Bellevue, WA—For most rheumatology managers, payer contracts represent the bottom line of their practices’ earnings; putting these contracts in order is thus a necessity for the financial health of the organization. At the 2015 annual meeting of the National Organization of Rheumatology Managers (NORM), Penny Noyes, President, CEO, and Founder of Health Business Navigators, offered strategic advice for dealing with this painstaking process.
1. Gather your current contracts and rates
“Gathering all your current contracts and rates is actually much harder than one would think,” said Ms Noyes. “If these contracts can’t be located, don’t be embarrassed…you can always blame an assistant that you had years back!”
In the event that these contracts are missing, the next step is to contact one’s reps in writing and request copies of agreements and addenda.
Then, it’s on to the rates. Although there may be many sources, however, locating one’s current rates is often easier said than done.
“Contract exhibits are often vague and refer to undefined standard market schedules,” Ms Noyes explained. “Not to mention, rates change over the years under perpetual agreements with ‘evergreen’ clauses.” Amendment provisions frequently allow the payer or network to modify the rates without the written consent of the provider.
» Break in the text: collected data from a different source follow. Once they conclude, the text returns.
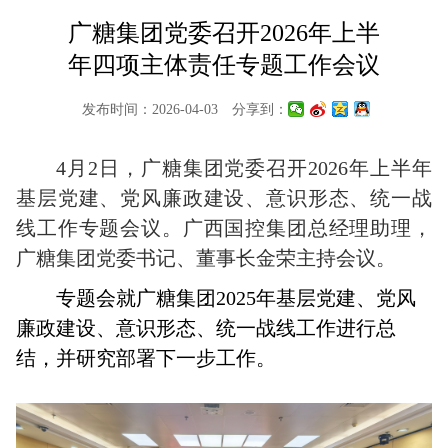
广糖集团党委召开2026年上半
年四项主体责任专题工作会议
发布时间：2026-04-03
分享到：
4月2日，广糖集团党委召开2026年上半年
基层党建、党风廉政建设、意识形态、统一战
线工作专题会议。广西国控集团总经理助理，
广糖集团党委书记、董事长金荣主持会议。
专题会就广糖集团2025年基层党建、党风
廉政建设、意识形态、统一战线工作进行总
结，并研究部署下一步工作。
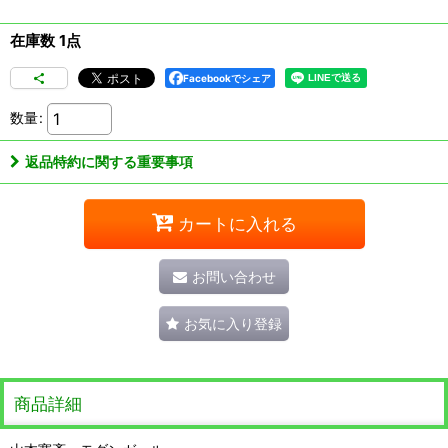
在庫数 1点
Facebookでシェア
数量
:
返品特約に関する重要事項
カートに入れる
お問い合わせ
お気に入り登録
商品詳細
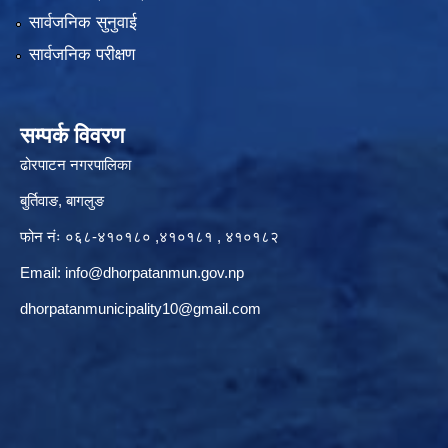
सार्वजनिक सुनुवाई
सार्वजनिक परीक्षण
सम्पर्क विवरण
ढोरपाटन नगरपालिका
बुर्तिवाङ, बागलुङ
फोन नंः ०६८-४१०१८० ,४१०१८१ , ४१०१८२
Email:
info@dhorpatanmun.gov.np
dhorpatanmunicipality10@gmail.com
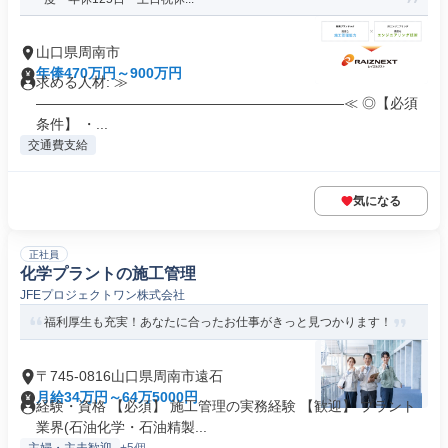
山口県周南市
年俸470万円～900万円
求める人材: ≫
——————————————————————≪ ◎【必須
条件】 ・...
交通費支給
気になる
正社員
化学プラントの施工管理
JFEプロジェクトワン株式会社
福利厚生も充実！あなたに合ったお仕事がきっと見つかります！
〒745-0816山口県周南市遠石
月給34万円～64万5000円
経験・資格 【必須】 施工管理の実務経験 【歓迎】 プラント
業界(石油化学・石油精製...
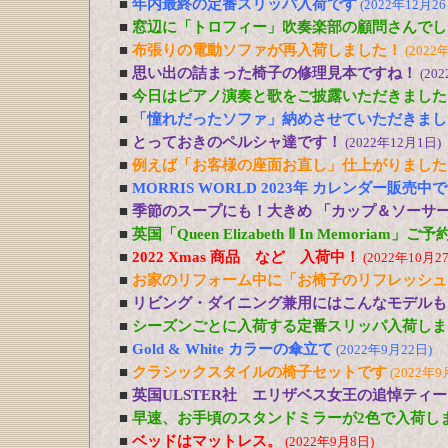
■
年内最終の定番スリッパ入荷です
(2022年12月26
■
窓辺に「トロフィー」吹奏楽部の顧問さんでし
■
布張りの電動ソファが再入荷しました！
(2022
■
思い出の詰まった椅子の修理見本ですね！
(20
■
今日はピアノ演奏と歌をご披露いただきました
■
「憧れだったソファ」納めさせていただきまし
■
とっておきのペルシャ達です！
(2022年12月1日)
■
例えば「お客様の座面お直し」仕上がりました
■
MORRIS WORLD 2023年 カレンダー販売中
■
季節のスープにも！大きめ 「カップ＆ソーサ
■
英国「Queen Elizabeth Ⅱ In Memoriam」
■
2022 Xmas 商品 など 入荷中！
(2022年10月2
■
お家のリフォーム中に「お椅子のリフレッシュ
■
リビング・ダイニング兼用にはこんなモデルも
■
シーズンごとに入荷する定番スリッパ入荷しま
■
Gold & White カラーの傘立て
(2022年9月22日)
■
クラシックスタイルの椅子セットです
(2022年9
■
英国ULSTER社 エリザベス女王の追悼ティ
■
早速、お手頃のスタンドミラーが2色で入荷し
■
ベッドはマットレス。
(2022年9月8日)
Sometimes notice is required, she said, but often silence equals acceptance of these changes.
Once contracts are collected and rates confirmed, Ms Noyes proposed the following approach:
- Create a spreadsheet with “Code,” “Modifier,” and “Place of Service (POS)” for each product health maintenance organization (HMO, PPO).
- Send the spreadsheet to your rep to populate the dollar amount of your current reimbursement by product.
- Create a side-by-side lineup of all your payers’ and Medicare rates. “It’s best to include ‘charges,’ ‘max allowable,’ and ‘utilization,’ too,” she added.
2. Determine which contracts to tackle first
“Use your ‘inventory notice dates’ and ‘reimbursement rates’ to determine what to tackle and when,” she advised, highlighting the following questions:
- What payer rates need most attention?
- What date can you notify the payer or network?
- Does the contract allow off-anniversary notice?
At this stage, Ms Noyes recommended that managers resist the temptation to negotiate too many contracts simultaneously, which can get “overwhelming.”
3. Create a timeline for each negotiation
Once notices are sent to initial payers, Ms Noyes suggested that managers create a timeline (see Timeline) so that they know when to “go to the table” for renegotiations.
“If the majority of rates are acceptable but a few are not, try carve-outs,” she said. “You are aiming for the best overall result and may have to give on a few codes to gain much more on others.”
4. Send notice to renegotiate
At this point, said Ms Noyes, managers should expect resistance from payers, but it’s important to be persistent.
“You should view the payer’s reluctance as an unacceptable roadblock,” she said, advising managers to prepare a list of qualities that set their practice apart.
Finally, once rates are renegotiated, it’s important for managers to scrutinize the fine print.
“There are many provisions that favor the payers,” she said. “Read the agreement, mark it up with your requests, and require a response.”
Although this can be a discouraging process, Ms Noyes urged the audience not to lose sight of the ultimate goal along the way, which is getting paid.
“For the most part,” she concluded, “usually a good negotiation ends in mutual respect…and hopefully, an increase to your bottom line.”